35,000 postal workers end strike in Romania after reaching pay settlement

Some 35,000 striking postal workers agreed to return to work Tuesday after reaching an agreement with management for a 4 percent wage rise.

Postal workers began what was to be a 10-day strike on Monday to demand a 16 percent wage rise, which managers and Prime Minister Calin Popescu Tariceanu said the post office could not afford.

Trade union leader Georgeta Lilian Carstea told the national Radio Romania that leaders understood it was impossible to raise salaries higher because the post office’s budget is controlled under a monitoring agreement with the International Monetary Fund.

Under the agreement, 9,200 postal employees will earn the minimum wage of 3.3 million lei (US$117, euro90) starting May 1, Carstea said.

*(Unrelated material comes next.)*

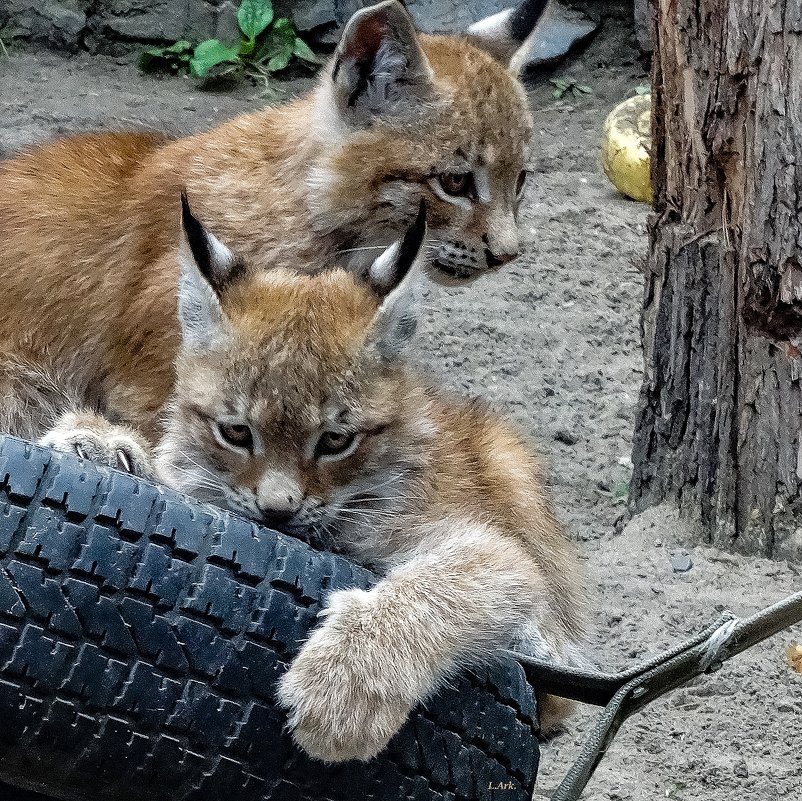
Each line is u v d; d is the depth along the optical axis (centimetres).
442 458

Others will get wage hikes depending on how long they have worked for the company or meal tickets that can be used to buy food.

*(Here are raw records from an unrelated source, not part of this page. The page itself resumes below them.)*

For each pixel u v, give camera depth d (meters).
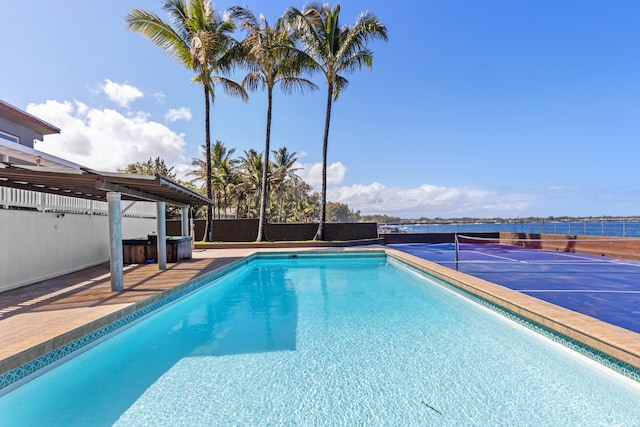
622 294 5.24
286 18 15.16
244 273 9.52
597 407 2.51
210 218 16.05
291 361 3.40
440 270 7.11
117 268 5.20
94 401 2.69
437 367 3.22
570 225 13.93
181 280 6.11
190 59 15.20
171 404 2.62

Other employees will get a 3 percent wage hike, Carstea said.

Another union leader, Costin Grigore, said that next week union leaders will meet with IMF officials in Bucharest to ask for the post office to be taken off the list of companies where spending is monitored by the fund.

Managing director of the post office, Mihai Toader, said he would withdraw a lawsuit against the striking workers. Employees have agreed to work the Saturday before Orthodox Easter to compensate for the one-day strike.

Union leaders had argued that the Romania Postal Service is profitable, and that their demands would have cost an extra US$8 million (euro5.9 million) this year.